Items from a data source
>>>>>

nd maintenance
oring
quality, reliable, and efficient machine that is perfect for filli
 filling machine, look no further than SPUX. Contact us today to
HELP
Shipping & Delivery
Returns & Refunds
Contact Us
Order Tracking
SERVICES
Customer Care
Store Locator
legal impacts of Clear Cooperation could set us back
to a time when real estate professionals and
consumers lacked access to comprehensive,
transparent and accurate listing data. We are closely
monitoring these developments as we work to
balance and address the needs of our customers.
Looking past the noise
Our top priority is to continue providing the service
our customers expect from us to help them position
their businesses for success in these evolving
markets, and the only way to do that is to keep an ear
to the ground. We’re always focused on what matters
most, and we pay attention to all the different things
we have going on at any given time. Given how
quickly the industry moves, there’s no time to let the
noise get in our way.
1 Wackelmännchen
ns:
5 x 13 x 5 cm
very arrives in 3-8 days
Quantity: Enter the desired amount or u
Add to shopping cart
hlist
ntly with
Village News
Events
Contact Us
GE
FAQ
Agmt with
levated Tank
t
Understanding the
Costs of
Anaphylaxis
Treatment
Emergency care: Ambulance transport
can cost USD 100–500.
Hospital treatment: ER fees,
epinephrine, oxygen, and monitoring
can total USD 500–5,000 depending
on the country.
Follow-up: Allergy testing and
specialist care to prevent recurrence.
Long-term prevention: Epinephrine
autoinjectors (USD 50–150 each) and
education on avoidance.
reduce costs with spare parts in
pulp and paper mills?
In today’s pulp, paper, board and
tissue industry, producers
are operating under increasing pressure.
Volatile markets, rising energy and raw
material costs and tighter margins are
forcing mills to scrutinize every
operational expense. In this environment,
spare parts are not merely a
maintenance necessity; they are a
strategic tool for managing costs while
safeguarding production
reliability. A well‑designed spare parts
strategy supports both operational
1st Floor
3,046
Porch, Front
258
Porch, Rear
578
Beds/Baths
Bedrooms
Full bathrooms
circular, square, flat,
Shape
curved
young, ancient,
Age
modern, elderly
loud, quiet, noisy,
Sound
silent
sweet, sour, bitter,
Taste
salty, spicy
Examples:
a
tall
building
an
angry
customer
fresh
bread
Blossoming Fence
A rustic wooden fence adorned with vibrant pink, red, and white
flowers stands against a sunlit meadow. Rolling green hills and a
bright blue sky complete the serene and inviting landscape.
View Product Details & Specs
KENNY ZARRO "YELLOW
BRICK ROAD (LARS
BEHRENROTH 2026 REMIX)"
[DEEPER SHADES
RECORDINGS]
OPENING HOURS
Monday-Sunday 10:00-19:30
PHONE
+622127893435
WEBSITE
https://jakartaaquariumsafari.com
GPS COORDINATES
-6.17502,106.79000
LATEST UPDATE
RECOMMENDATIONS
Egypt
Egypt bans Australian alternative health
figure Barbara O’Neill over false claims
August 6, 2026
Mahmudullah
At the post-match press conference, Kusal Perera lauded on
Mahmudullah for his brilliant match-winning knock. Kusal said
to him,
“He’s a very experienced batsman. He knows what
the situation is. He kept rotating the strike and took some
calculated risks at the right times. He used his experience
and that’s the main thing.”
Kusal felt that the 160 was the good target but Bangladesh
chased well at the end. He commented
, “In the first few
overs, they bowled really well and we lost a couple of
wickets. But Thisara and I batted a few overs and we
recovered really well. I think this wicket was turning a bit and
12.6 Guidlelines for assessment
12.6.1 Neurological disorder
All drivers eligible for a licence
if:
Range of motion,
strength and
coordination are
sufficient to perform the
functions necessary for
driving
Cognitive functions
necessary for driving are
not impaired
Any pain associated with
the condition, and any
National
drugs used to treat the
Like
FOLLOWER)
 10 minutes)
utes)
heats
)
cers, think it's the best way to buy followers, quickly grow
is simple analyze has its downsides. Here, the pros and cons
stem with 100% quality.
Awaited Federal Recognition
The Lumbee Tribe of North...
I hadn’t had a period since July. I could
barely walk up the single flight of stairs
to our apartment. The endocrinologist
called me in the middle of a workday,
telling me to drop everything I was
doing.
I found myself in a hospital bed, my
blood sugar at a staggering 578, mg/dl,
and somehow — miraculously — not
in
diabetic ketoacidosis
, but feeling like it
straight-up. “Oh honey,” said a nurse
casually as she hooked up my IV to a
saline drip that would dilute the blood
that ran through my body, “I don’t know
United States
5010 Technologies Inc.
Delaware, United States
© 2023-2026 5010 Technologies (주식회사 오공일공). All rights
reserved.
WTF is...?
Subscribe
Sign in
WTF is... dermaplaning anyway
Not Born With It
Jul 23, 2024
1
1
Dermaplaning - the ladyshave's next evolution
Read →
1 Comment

<<<<<

Problem details:
Count the lines in the items above that contain the string "States". Give only the number.

Expected answer:
2